--- Assigned task ---
Gather each line containing the string "August" from these entries.

--- Transcribed page contents ---

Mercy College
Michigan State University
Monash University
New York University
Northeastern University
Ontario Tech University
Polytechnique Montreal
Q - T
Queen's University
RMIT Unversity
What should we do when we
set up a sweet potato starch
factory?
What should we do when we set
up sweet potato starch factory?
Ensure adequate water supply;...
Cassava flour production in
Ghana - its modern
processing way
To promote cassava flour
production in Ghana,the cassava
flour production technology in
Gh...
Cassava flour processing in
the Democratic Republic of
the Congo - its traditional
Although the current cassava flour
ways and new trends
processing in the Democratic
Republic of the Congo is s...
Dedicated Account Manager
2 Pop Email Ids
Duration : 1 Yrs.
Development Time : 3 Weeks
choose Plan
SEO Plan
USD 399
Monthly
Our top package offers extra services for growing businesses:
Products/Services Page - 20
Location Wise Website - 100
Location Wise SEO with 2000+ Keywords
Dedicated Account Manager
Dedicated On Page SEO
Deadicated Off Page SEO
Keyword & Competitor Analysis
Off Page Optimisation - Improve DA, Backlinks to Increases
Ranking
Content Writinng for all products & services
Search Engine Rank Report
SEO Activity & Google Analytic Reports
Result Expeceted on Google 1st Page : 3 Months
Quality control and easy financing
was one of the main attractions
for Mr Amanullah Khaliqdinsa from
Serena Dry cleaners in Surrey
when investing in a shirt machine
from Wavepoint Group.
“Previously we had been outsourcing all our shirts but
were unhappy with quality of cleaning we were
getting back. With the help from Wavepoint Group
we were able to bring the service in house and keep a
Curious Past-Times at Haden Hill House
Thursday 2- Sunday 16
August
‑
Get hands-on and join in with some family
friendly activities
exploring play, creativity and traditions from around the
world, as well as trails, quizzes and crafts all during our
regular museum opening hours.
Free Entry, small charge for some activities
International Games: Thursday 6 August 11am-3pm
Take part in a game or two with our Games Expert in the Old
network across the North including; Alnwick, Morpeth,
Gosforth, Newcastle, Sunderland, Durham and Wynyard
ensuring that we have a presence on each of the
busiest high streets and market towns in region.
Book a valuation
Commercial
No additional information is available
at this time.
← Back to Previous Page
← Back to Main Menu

--- Task answer ---
August
International Games: Thursday 6 August 11am-3pm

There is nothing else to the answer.